SUPPLIED DATA =
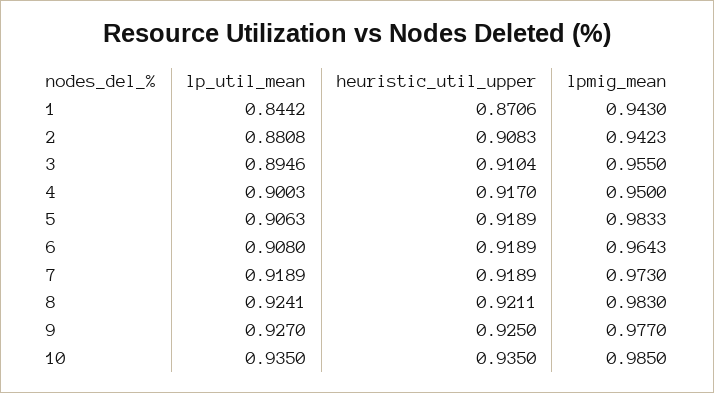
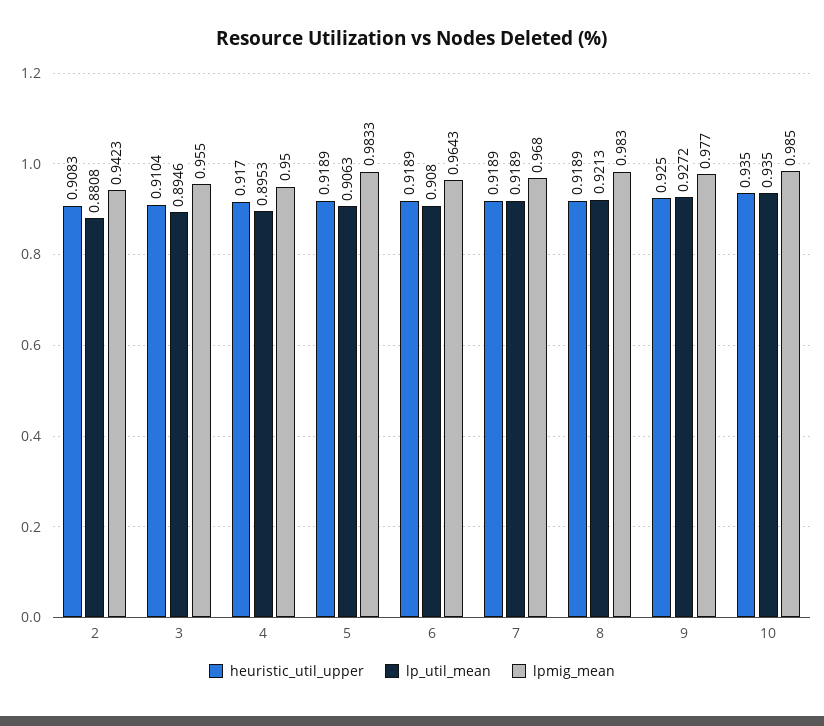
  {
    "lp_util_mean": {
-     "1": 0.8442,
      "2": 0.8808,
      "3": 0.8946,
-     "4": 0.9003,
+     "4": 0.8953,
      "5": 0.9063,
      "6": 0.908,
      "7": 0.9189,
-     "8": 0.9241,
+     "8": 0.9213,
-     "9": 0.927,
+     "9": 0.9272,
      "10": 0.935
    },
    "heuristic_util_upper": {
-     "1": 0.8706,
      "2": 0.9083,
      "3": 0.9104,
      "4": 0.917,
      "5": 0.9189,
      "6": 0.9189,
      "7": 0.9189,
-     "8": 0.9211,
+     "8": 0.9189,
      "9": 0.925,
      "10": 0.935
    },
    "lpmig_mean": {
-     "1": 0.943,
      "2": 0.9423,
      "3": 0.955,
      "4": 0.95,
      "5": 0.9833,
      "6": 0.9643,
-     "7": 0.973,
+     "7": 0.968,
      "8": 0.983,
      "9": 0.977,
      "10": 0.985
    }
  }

TASK STATEMENT =
Each record above must be retyped exactly as given, with the images excluded.

ANSWER AREA =
  {
    "lp_util_mean": {
-     "1": 0.8442,
      "2": 0.8808,
      "3": 0.8946,
-     "4": 0.9003,
+     "4": 0.8953,
      "5": 0.9063,
      "6": 0.908,
      "7": 0.9189,
-     "8": 0.9241,
+     "8": 0.9213,
-     "9": 0.927,
+     "9": 0.9272,
      "10": 0.935
    },
    "heuristic_util_upper": {
-     "1": 0.8706,
      "2": 0.9083,
      "3": 0.9104,
      "4": 0.917,
      "5": 0.9189,
      "6": 0.9189,
      "7": 0.9189,
-     "8": 0.9211,
+     "8": 0.9189,
      "9": 0.925,
      "10": 0.935
    },
    "lpmig_mean": {
-     "1": 0.943,
      "2": 0.9423,
      "3": 0.955,
      "4": 0.95,
      "5": 0.9833,
      "6": 0.9643,
-     "7": 0.973,
+     "7": 0.968,
      "8": 0.983,
      "9": 0.977,
      "10": 0.985
    }
  }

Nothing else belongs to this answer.